Mabel Young: a generous life steeped in education and music
Mabel Young (’63) has devoted her life to music and supporting students’ dreams.
As a new Acadia music student in 1960, she was delighted that piano instruction would be included in her tuition. Later, a fellow student in her residence introduced her to playing the organ, which became a lifelong passion. Today, Mabel still plays the organ at churches in Hamilton, Ontario, where she lives.
Now retired from a long and rewarding career as a counsellor and educator, Mabel continues to encourage students. In 2014, she established a Young Entrance Scholarship in Music. While preference is for any student studying organ, it may be awarded to any entering student with an interest in pursuing church music.
Then, in 2020, she established a second Young Entrance Scholarship as part of Campaign for Acadia. This one is awarded to entering students in any discipline in recognition of academic achievement. She has also donated generously for repairs to the Manning Memorial Chapel organ and has made gifts during class anniversary years.
Starting a life in Canada
When Mabel arrived at Acadia from Hong Kong in 1960, she did not expect to stay in Canada long-term. Following her graduation in 1963 with a BMus as a piano major, she earned an MA at McGill University in Montreal before returning to Hong Kong. There, she secured a position at the all-boys King’s College.
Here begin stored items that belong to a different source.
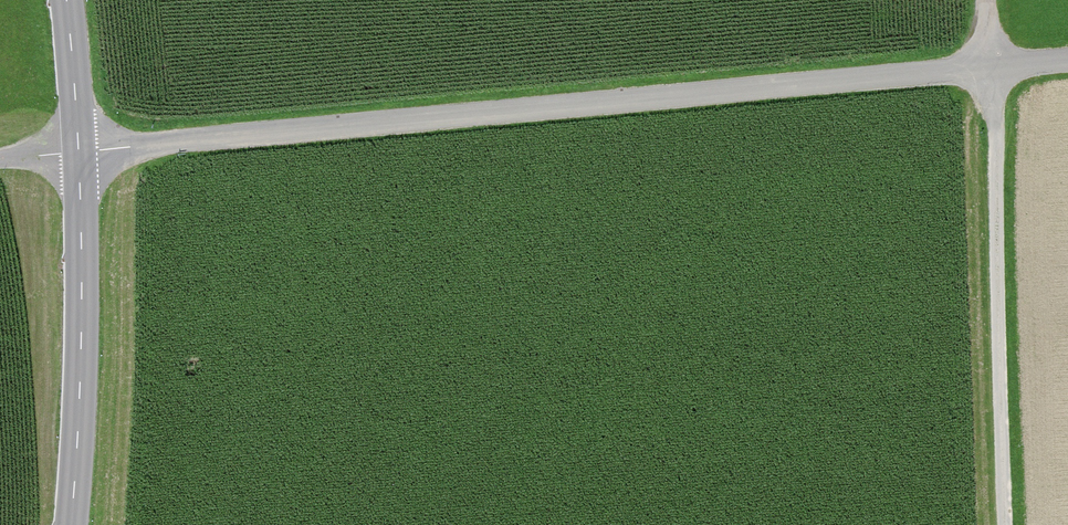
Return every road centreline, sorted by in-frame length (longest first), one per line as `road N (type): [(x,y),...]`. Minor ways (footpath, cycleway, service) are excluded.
road 1 (unclassified): [(82,156),(1067,60)]
road 2 (track): [(1008,524),(992,67)]
road 3 (tertiary): [(73,524),(82,156)]
road 4 (tertiary): [(69,0),(82,156)]

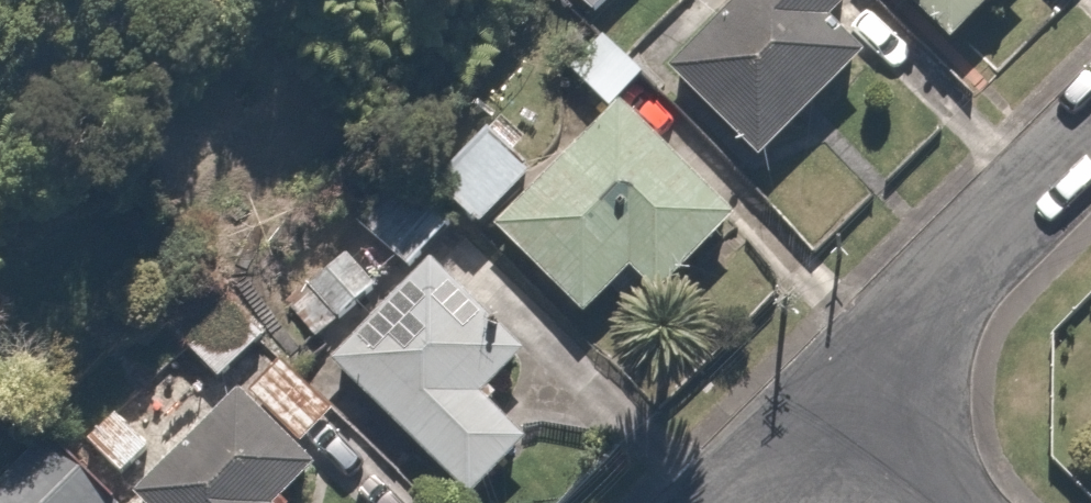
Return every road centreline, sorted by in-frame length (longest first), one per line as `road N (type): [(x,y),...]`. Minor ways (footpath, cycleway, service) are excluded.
road 1 (residential): [(1090,134),(824,397)]
road 2 (residential): [(824,397),(718,502)]
road 3 (residential): [(824,397),(930,502)]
Three years passed, and she realized she was missing Canada. “The friends I had at Acadia, in residence for first year – my floor mates were seniors,” Mabel said in an interview for the Acadia Bulletin in 2014. “They took me under their wing and introduced me to the Canadian way of life: brownies and coffee! I spent quite a lot of time drinking coffee.” Her sister May had followed her to Acadia and graduated in 1966.
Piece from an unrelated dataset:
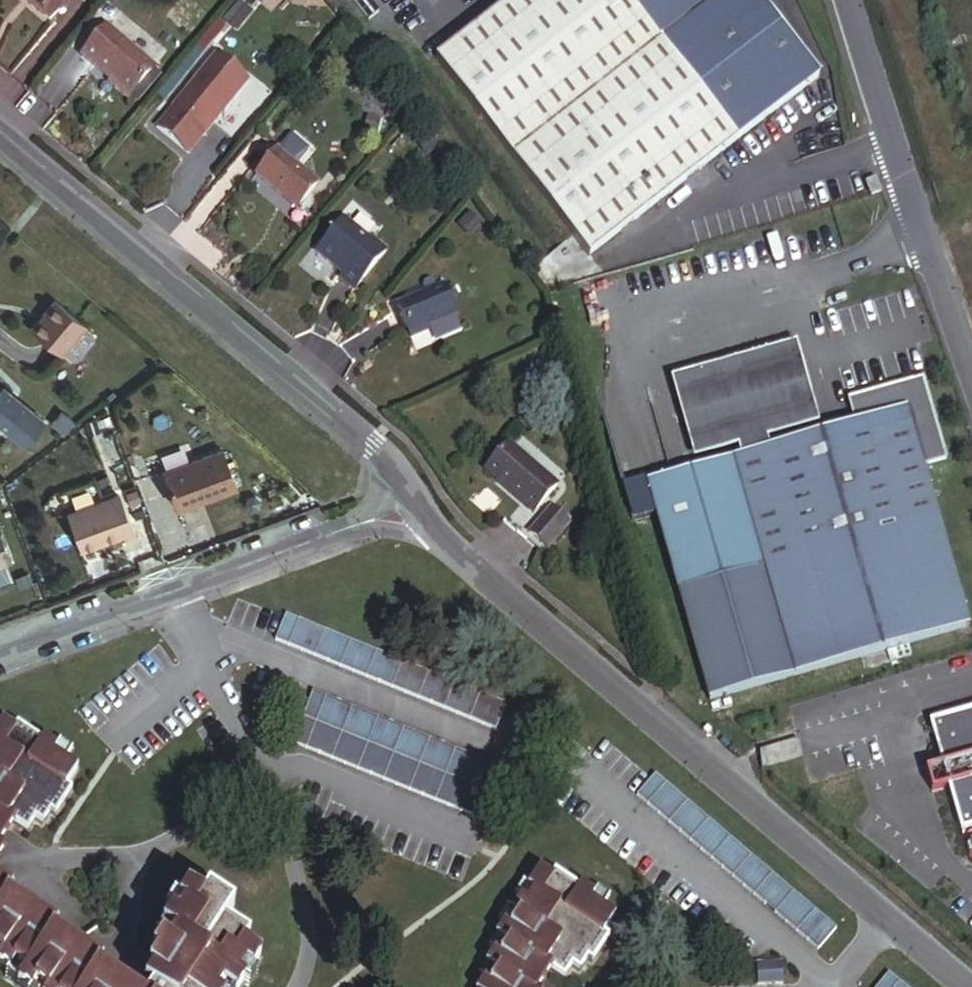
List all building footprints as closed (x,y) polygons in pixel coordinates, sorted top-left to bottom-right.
[(48,21),(66,0),(23,0),(48,21)] [(758,0),(511,0),(434,59),(585,252),(816,74),(758,0)] [(126,101),(154,69),(105,28),(80,57),(108,81),(115,87),(113,90),(126,101)] [(187,155),(248,81),(215,55),(155,128),(187,155)] [(115,87),(108,81),(106,84),(113,90),(115,87)] [(437,149),(427,135),(415,144),(425,158),(437,149)] [(317,184),(276,151),(255,176),(280,197),(283,194),(299,206),(317,184)] [(881,192),(877,179),(865,184),(870,197),(881,192)] [(299,206),(283,194),(280,197),(296,210),(299,206)] [(385,251),(372,240),(370,242),(344,221),(316,254),(328,265),(333,265),(336,268),(335,270),(342,275),(339,279),(353,291),(385,251)] [(454,316),(442,287),(397,307),(410,339),(426,332),(425,328),(454,316)] [(94,335),(85,327),(86,326),(54,300),(30,329),(61,355),(62,354),(70,361),(77,360),(93,342),(94,335)] [(797,410),(784,366),(687,394),(700,438),(797,410)] [(968,626),(922,466),(945,459),(921,378),(847,400),(854,424),(645,483),(709,699),(861,657),(865,670),(883,665),(879,652),(968,626)] [(43,422),(2,388),(0,390),(0,425),(25,445),(43,422)] [(556,488),(508,445),(484,471),(496,482),(500,478),(536,511),(556,488)] [(236,489),(222,450),(163,471),(177,511),(236,489)] [(536,511),(500,478),(496,482),(533,515),(536,511)] [(132,533),(118,495),(67,513),(81,551),(132,533)] [(546,550),(569,524),(550,508),(527,534),(546,550)] [(10,563),(0,539),(0,566),(10,563)] [(507,697),(284,615),(273,642),(496,725),(507,697)] [(507,769),(311,691),(291,743),(487,820),(507,769)] [(960,830),(971,827),(971,711),(929,723),(942,767),(948,787),(960,830)] [(70,791),(64,786),(76,768),(51,752),(55,746),(43,738),(40,741),(16,726),(13,729),(1,722),(0,723),(0,815),(7,819),(26,832),(34,820),(41,825),(49,813),(53,816),(70,791)] [(797,740),(756,752),(761,768),(802,757),(797,740)] [(948,787),(942,767),(924,772),(930,792),(948,787)] [(836,928),(654,774),(636,796),(818,950),(836,928)] [(601,944),(595,941),(605,921),(581,907),(584,900),(571,893),(569,897),(543,881),(541,885),(529,879),(488,946),(494,949),(486,962),(491,966),(478,986),(521,986),(531,971),(543,978),(558,986),(559,986),(566,975),(574,980),(581,967),(585,970),(601,944)] [(19,978),(16,984),(20,986),(117,986),(96,973),(99,967),(50,935),(54,929),(5,898),(9,891),(0,885),(0,965),(19,978)] [(241,983),(235,979),(242,968),(249,972),(258,959),(242,948),(247,940),(223,925),(230,912),(206,896),(201,904),(185,894),(177,907),(183,911),(176,922),(169,918),(161,931),(173,939),(166,950),(159,946),(151,960),(169,972),(159,986),(239,986),(241,983)] [(543,978),(531,971),(521,986),(538,986),(543,978)] [(887,973),(876,986),(904,986),(887,973)]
Mabel packed up and returned from Hong Kong to Canada, where she landed a job in Winnipeg. After a year, she moved to eastern Ontario, where she worked for another year before accepting positions in and around Toronto. Within a few years, she had made her home in Hamilton.
Gifts of education, culture and music
In 1979, Mabel was a founder of Columbia Secondary School, which offered university prep and instruction in English as a Second Language (ESL). She served as its principal from 1981 to 1984 and continued working there until her retirement a decade ago.
In 1991, the school’s name changed to Columbia International College, and today it attracts students from more than 70 countries and is known as Canada’s largest boarding school. Its university partners include University of Toronto, McMaster, University of Waterloo, University of Alberta, and Cape Breton University.
An Olympics fanatic, Mabel has attended at least seven Olympic games over the years, as well as international sporting events including figure skating and FIFA soccer. She loves to travel, especially if the trip has a cultural or historical focus. She is also passionate about Chinese culture and visits Hong Kong regularly.
For more than 35 years, Mabel has lived in downtown Hamilton. Her home is filled with memorabilia from Acadia and her worldwide travels, a grand piano and an organ. She has many scrapbooks of special memories, including Acadia reunions, and she keeps in contact with former classmates and friends from residence.
“One of the most important reasons I give to Acadia is that my first job after Winnipeg was through a fellow Acadia alumnus,” she says. “He put a lot of faith in the fact that I graduated from Acadia. He hired me without even meeting me.”
Acadia is also in Mabel’s will, and part of her gift is a Blüthner grand piano. Blüthner pianos, first built in the 1800s, are known for the clarity, warmth and richness of their sound. They are made to last for generations. Such an instrument will reflect Mabel’s love of music as well as her generosity to Acadia and its students for years to come.